Task objective. Word for word, write the records out again, but omit each picture.
-*-*-
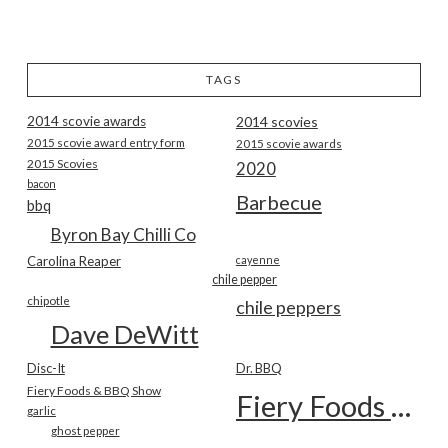
TAGS
2014 scovie awards
2014 scovies
2015 scovie award entry form
2015 scovie awards
2015 Scovies
2020
bacon
Barbecue
bbq
Byron Bay Chilli Co
Carolina Reaper
cayenne
chile pepper
chipotle
chile peppers
Dave DeWitt
Disc-It
Dr. BBQ
Fiery Foods & BBQ Show
Fiery Foods Show
garlic
ghost pepper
-*-*-
Answer to this task.
TAGS
2014 scovie awards
2014 scovies
2015 scovie award entry form
2015 scovie awards
2015 Scovies
2020
bacon
Barbecue
bbq
Byron Bay Chilli Co
Carolina Reaper
cayenne
chile pepper
chipotle
chile peppers
Dave DeWitt
Disc-It
Dr. BBQ
Fiery Foods & BBQ Show
Fiery Foods Show
garlic
ghost pepper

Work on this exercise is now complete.